## WHAT THIS TASK INVOLVES
How would this sentence from the passage on the saints' rest read in Spanish: "As their natures, so will be their desires; and as their desires, so will be their rest."?

## SOURCE DOCUMENT
It is suitable also to the desires of the saints. As their natures, so will be their desires; and as their desires, so will be their rest. Indeed, we have now a mixed nature; and from contrary principles, do arise contrary desires; as they are flesh, they have desires of flesh; and as so they have sinful desires. These are not the desires that this rest is suited to for they will accompany them to their rest. But it is the desires of our renewed natures, and those which the Christian will ordinarily own which this rest is suited to. While our desires remain uncorrupted and misguided, it is a far greater mercy to deny them, yea, to destroy them, than to satisfy them; but those which are spiritual are of His own planting, and He will surely water them and give the increase. Is it so great a work to raise them in us, and shall they after all this vanish and fail?

## DATA SUPPLIED
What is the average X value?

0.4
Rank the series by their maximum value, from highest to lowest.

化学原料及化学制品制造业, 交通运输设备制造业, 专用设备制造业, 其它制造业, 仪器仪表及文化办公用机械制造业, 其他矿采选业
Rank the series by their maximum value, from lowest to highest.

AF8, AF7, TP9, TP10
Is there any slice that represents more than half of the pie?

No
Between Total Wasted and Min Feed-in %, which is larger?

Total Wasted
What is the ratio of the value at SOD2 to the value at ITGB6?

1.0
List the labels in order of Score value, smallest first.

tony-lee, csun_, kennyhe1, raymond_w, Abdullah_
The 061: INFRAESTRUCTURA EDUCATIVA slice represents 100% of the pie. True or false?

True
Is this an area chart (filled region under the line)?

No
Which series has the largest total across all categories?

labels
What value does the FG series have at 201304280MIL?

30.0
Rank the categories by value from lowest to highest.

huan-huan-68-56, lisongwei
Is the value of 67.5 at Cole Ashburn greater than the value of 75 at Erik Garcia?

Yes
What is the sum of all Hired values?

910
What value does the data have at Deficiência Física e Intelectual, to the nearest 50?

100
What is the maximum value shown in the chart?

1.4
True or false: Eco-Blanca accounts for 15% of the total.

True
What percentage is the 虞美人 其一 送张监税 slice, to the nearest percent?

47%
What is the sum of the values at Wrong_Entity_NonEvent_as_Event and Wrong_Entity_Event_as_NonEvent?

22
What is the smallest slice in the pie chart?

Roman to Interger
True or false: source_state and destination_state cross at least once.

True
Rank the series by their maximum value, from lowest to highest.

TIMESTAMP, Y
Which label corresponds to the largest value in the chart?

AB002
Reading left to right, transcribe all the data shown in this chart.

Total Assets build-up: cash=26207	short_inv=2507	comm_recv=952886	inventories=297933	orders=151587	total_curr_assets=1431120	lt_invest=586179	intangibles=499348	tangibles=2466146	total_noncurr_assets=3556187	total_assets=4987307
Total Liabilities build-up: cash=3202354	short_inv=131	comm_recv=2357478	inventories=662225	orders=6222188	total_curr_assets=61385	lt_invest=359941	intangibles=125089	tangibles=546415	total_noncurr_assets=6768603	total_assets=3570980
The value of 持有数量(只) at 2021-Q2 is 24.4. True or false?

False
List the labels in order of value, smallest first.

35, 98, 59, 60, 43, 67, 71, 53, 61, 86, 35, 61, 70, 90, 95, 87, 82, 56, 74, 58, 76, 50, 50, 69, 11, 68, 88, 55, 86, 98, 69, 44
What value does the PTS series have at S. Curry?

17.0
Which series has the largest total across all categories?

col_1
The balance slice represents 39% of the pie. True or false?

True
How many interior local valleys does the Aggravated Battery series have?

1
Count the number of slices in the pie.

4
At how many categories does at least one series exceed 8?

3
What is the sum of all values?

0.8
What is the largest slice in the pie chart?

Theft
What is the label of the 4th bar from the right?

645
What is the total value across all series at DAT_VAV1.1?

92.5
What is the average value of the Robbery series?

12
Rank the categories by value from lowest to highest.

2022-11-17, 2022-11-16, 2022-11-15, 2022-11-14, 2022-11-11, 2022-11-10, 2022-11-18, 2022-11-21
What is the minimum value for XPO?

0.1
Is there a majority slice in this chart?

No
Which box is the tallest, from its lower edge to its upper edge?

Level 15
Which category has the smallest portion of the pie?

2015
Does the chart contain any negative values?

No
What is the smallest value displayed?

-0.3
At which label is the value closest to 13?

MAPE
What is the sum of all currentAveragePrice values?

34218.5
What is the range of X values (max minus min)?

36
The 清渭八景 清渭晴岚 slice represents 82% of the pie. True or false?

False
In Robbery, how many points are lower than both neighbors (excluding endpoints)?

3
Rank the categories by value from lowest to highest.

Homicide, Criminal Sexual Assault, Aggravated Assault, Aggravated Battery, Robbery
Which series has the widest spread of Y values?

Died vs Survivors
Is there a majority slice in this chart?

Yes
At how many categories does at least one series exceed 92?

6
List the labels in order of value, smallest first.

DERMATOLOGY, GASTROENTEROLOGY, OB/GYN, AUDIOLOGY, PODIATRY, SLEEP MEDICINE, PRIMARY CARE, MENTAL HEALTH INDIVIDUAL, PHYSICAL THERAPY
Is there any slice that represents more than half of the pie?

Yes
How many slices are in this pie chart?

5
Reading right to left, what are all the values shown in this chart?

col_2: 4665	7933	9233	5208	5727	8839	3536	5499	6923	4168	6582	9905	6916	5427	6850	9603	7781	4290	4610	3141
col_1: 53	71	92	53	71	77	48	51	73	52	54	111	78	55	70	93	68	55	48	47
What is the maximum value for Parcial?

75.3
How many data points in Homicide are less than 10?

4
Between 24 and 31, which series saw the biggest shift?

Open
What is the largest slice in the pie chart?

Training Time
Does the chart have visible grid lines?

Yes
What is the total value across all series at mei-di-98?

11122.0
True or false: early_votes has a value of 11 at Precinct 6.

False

## RESULT
Como sean sus naturalezas, así serán sus deseos; y como sean sus deseos, así será su descanso.